Faculty | Highlights
The following are selected highlights of recent faculty scholarship.
To learn more, visit www.brooklaw.edu/facultyscholarship →
William Araiza

Regents: Resurrecting Animus/Renewing Intent, 51 Seton Hall Law Review 983 (2021)


A sleeper issue in the U.S. Supreme Court’s decision in Department of Homeland Security v. Regents of the University of California, invalidating the Trump administration’s rescission of the Obama-era Deferred Action for Childhood Arrivals program, is the Court’s rejection of the plaintiffs’ equal protection animus claim. That rejection may well portend a revival of the animus concept that many had speculated the Court would abandon after its primary proponent, Justice Anthony Kennedy, left the Court.
NEW IN FACULTY BOOKS

Wilfred Codrington III

The People’s Constitution: 200 Years, 27 Amendments, and the Promise of a More Perfect Union (with John Kowal) (The New Press, 2021)


The real history of the Constitution is the astonishing story of how subsequent generations have reshaped this founding document amid some of the most colorful, contested, and controversial battles in American political life. In their book, Codrington and Kowal offer an alternative history of the continuing struggle to realize the Framers’ promise of a more perfect union.
Cynthia Godsoe

The Place of the Prosecutor in Abolitionist Praxis, __ UCLA Law Review __ (forthcoming 2021)


Progressive prosecutors have been widely hailed as the solution to mass incarceration, but Godsoe argues that the legal arm of law enforcement can never be the full answer to its problems. She questions whether the system should be changed from within and if it can be changed from within.
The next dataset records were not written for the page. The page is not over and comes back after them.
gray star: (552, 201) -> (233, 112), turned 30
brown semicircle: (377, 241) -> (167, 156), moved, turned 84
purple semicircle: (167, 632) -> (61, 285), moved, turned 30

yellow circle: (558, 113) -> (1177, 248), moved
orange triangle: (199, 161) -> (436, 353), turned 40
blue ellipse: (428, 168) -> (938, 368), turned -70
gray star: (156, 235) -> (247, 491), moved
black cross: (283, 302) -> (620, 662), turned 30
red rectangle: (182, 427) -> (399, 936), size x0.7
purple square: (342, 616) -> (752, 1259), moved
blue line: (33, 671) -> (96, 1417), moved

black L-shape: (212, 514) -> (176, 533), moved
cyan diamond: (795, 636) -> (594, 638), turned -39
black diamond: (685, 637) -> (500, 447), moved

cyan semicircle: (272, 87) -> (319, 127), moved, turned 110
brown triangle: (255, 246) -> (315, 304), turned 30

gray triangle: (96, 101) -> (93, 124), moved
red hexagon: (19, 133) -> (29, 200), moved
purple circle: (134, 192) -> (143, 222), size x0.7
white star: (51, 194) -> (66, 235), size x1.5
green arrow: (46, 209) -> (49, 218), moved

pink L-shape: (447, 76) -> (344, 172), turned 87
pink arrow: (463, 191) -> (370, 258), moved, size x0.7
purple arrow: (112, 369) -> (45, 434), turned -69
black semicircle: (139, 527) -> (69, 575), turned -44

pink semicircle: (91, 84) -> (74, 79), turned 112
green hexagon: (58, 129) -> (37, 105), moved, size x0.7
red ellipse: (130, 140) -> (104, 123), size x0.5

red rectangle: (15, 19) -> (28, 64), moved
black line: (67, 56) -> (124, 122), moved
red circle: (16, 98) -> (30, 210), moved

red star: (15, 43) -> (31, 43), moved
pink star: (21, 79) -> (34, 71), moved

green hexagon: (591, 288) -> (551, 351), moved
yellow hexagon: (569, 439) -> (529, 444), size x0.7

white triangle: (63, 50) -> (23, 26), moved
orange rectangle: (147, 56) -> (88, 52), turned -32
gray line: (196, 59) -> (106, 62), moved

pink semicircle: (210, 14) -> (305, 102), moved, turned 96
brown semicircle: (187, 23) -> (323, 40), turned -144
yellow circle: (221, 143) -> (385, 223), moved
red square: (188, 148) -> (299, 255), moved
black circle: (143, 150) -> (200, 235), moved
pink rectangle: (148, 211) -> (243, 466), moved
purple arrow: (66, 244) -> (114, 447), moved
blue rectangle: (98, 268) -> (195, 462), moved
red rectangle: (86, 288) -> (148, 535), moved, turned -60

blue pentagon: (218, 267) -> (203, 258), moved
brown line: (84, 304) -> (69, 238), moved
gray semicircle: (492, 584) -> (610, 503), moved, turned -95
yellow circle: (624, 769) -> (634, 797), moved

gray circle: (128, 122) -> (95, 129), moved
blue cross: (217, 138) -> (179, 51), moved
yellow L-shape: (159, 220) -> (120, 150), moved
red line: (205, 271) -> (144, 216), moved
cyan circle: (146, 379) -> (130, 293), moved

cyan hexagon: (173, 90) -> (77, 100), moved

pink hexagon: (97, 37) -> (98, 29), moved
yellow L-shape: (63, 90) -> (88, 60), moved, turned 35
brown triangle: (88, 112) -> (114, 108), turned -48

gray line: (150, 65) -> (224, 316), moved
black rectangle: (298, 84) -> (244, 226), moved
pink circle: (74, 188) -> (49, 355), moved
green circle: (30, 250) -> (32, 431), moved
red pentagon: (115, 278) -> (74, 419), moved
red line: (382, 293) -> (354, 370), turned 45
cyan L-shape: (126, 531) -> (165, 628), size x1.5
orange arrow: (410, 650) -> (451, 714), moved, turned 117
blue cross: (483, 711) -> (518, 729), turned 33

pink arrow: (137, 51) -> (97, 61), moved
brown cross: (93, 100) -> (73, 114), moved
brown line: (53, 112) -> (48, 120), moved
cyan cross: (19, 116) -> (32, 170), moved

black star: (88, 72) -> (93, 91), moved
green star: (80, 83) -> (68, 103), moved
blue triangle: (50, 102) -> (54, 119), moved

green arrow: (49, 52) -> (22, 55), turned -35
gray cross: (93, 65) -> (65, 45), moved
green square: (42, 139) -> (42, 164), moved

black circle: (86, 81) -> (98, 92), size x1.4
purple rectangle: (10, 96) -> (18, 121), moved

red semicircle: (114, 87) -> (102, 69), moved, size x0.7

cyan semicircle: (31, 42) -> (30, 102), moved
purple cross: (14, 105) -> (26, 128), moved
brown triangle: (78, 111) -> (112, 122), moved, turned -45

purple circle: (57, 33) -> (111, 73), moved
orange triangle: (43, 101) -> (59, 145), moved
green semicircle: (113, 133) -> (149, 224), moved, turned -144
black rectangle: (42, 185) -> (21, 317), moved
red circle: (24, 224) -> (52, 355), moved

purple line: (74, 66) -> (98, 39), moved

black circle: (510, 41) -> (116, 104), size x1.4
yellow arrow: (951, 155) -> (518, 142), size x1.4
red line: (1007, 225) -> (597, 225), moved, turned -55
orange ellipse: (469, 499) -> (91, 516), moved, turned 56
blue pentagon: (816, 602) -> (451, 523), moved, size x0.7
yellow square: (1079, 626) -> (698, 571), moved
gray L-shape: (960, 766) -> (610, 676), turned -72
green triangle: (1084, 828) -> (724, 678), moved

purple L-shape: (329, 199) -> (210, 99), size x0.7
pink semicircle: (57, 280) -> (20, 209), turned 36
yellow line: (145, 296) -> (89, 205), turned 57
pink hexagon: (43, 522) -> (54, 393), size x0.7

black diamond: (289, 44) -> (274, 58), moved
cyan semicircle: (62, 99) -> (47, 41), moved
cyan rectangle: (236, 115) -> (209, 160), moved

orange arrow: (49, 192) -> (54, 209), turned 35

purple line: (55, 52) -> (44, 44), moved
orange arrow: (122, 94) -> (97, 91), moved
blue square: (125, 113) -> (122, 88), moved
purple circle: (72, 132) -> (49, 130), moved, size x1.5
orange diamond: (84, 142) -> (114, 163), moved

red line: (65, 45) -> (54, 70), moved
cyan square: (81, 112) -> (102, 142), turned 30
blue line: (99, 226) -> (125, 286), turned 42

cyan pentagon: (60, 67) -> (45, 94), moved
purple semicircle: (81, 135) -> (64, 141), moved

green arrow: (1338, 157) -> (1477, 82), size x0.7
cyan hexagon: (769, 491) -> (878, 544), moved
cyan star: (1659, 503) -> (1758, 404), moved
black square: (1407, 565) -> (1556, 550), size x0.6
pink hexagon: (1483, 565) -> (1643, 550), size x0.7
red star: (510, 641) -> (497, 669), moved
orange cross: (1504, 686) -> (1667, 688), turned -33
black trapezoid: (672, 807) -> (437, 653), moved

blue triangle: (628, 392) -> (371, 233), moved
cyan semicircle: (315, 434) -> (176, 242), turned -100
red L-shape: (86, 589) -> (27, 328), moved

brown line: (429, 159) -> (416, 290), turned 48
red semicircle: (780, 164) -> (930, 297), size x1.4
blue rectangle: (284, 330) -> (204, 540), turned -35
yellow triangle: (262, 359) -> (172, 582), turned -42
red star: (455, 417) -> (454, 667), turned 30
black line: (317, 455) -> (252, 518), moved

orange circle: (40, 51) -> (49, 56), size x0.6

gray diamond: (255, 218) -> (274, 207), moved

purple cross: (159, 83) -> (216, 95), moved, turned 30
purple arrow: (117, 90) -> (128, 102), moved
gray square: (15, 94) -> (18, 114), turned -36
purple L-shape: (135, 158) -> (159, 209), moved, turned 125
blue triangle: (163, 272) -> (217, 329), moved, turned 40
Godsoe concludes by gesturing to the limits of all lawyers in fixing the carceral monster they largely created, and a call for greater attention to grassroots bottom-up change.
Robin Effron

Forum Selection Clauses, Non-Signatories, and Personal Jurisdiction, __ Notre Dame Law Review __ (forthcoming 2021) (with John Coyle)


Effron and Coylecritique the rules that determine whether a non-signatory is bound by a forum selection clause. They propose reforms that would impose a degree of order on a fractured due process landscape, and that provide more robust protections to non-signatory defendants.
Andrew Gold

Pernicious Loyalty, 62 William & Mary Law Review 1187 (2021)


Some of the very features of fiduciary loyalty that make it valuable also encourage behaviors harmful to beneficiaries, third parties, or society as a whole. Examples include the corporate director whose concern with shareholder wealth maximization leads to considerable environmental harm and the skillful attorney whose zealous representation undermines justice between the parties. Gold considers the nature of pernicious loyalty together with potential legal responses to its excesses.
Edward Janger

Private Equity & Industries in Transition: Debt, Discharge, & Sam Gerdano, 71 Syracuse Law Review 521 (forthcoming 2021)


Bankruptcies of brick-and-mortar RETAILERS seem to follow a similar path. A private equity firm purchases the retailer, ostensibly to save it, but the firm ultimately fails and liquidates. The predominance of failed rescues does not seem to dissuade investors. Indeed, the private equity firms appear to make a profit while the businesses fail. Janger examines the plausibility of two competing and irreconcilable micro-stories with macro implications: the private equity/market discipline story and the industry-in-transition story, and evaluates the Stop Wall Street Looting Act of 2019 in light of these considerations.
Andrew Jennings

Follow-Up Enforcement, 70 Duke Law Journal 1569 (2021)


When firms break the law, government agencies have the power to bring enforcement actions against them. One of the goals of enforcement is to prevent recidivism. Jennings takes a critical look at the “clawback” approach, under which defendant firms receive penalty credit in exchange for remedial efforts that, it is hoped, will prevent misbehavior tomorrow. Jennings concludes that an alternative “follow-up” approach that credits only firms’ demonstrated results would be more effective and efficient at recidivism prevention.
Alice Ristroph

The Curriculum of the Carceral State, 120 Columbia Law Review 1631 (2020)


Since the middle of the twentieth century, American law schools have offered a course in criminal law in which homicide is the paradigm crime and legality a core organizing principle. The curricular canon depicts criminal law as a necessary and race-neutral response to grave injuries, and it also depicts criminal law as capable of self-restraint through various internal limiting principles. This model does not correspond closely to actual legal practices, but was designed to model what criminal law could become. Ristroph reveals the pro-carceral implications of the prevailing canon and offers the outline of a different model that could alter American attitudes toward criminal law.
Faiza Sayed

Terrorism and the Inherent Right to Self-Defense in Immigration Law, 109 California Law Review 615 (2021)


The Immigration and Nationality Act (INA) deems an individual inadmissible to the United States for having engaged in terrorist activity, but these provisions often have been used to deny relief to individuals who have taken actions in self-defense. Sayed argues that Congress should adopt reforms to ensure that the government does not deny immigration relief to individuals who have exercised this most basic of rights, accomplishing two desired immigration law goals: excluding terrorists and providing protection to individuals fleeing persecution.